From the material that follows, count the lines with the word "shift" in them. Reply with the number only.

[Data provided]
/---
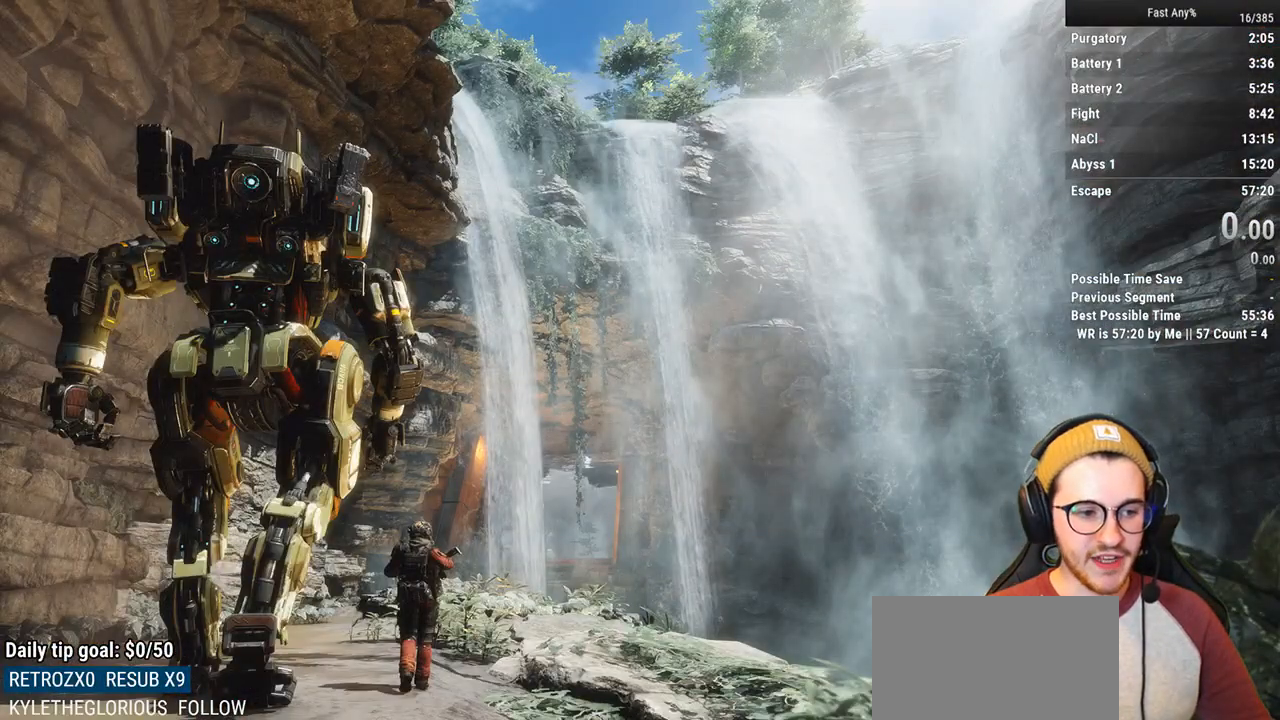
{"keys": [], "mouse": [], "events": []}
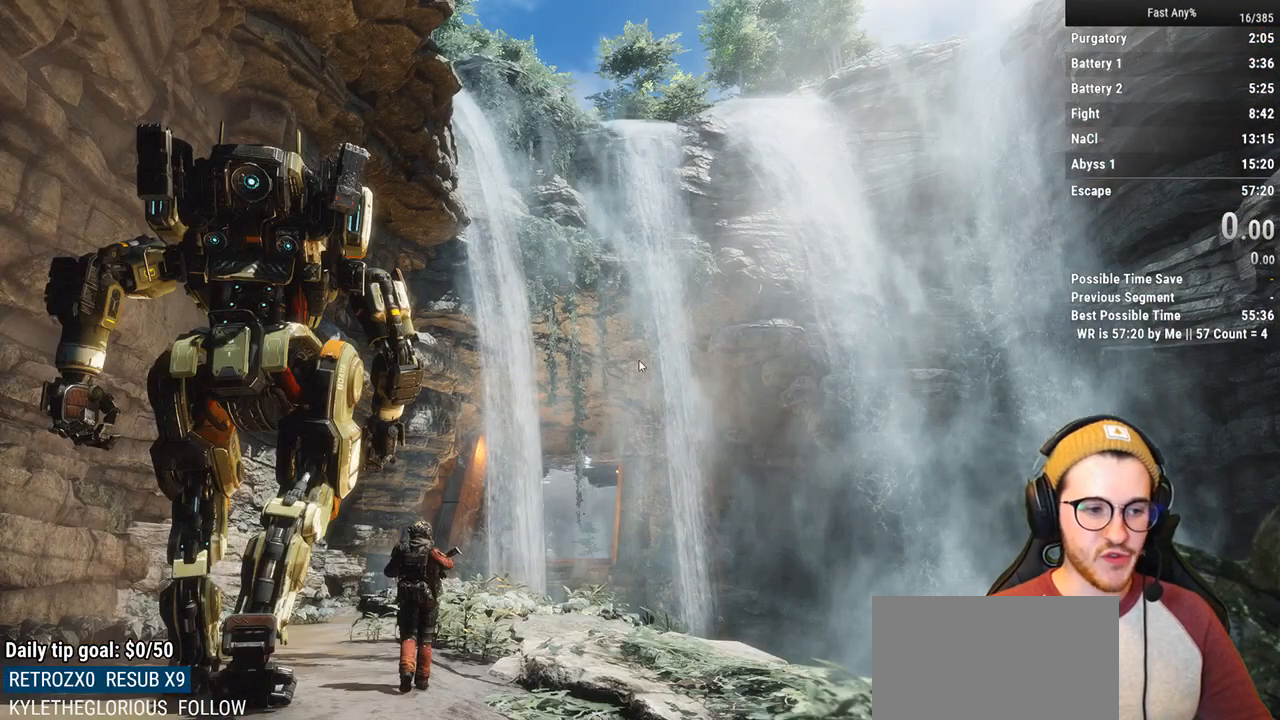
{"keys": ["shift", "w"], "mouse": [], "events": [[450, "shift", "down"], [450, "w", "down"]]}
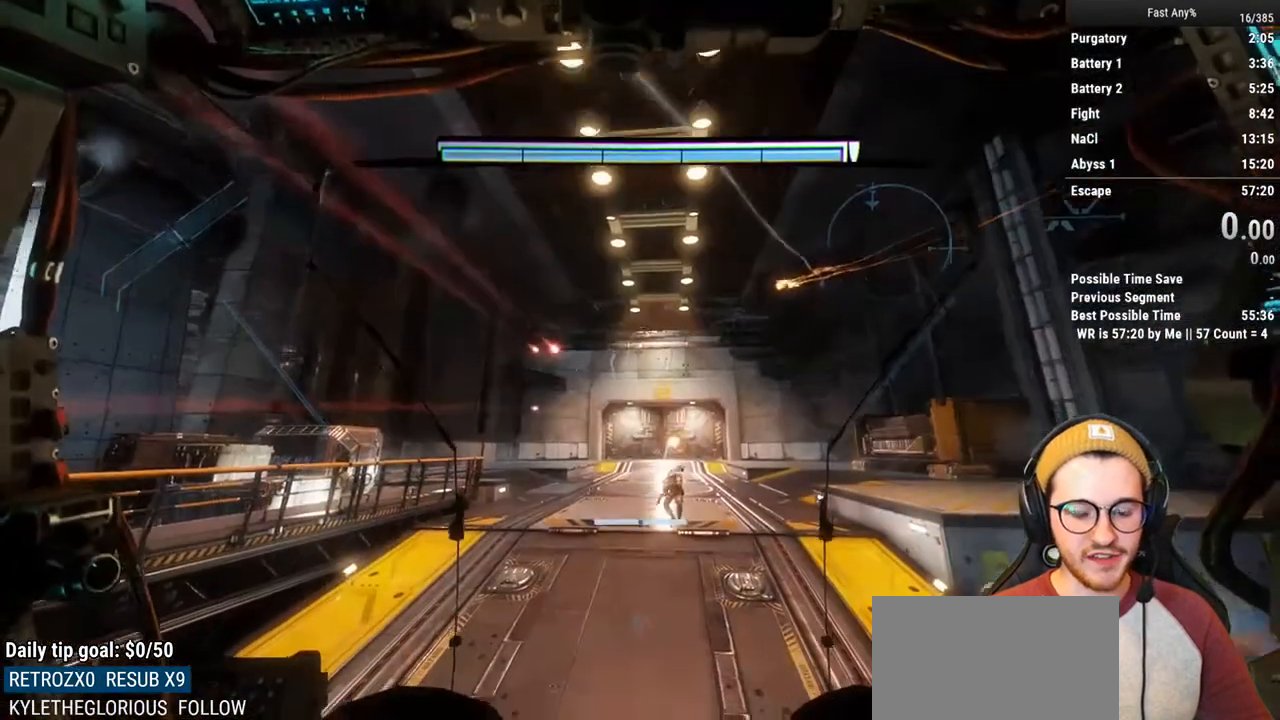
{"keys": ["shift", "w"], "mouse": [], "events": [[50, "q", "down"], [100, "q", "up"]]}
\---
[Exercise answer]
2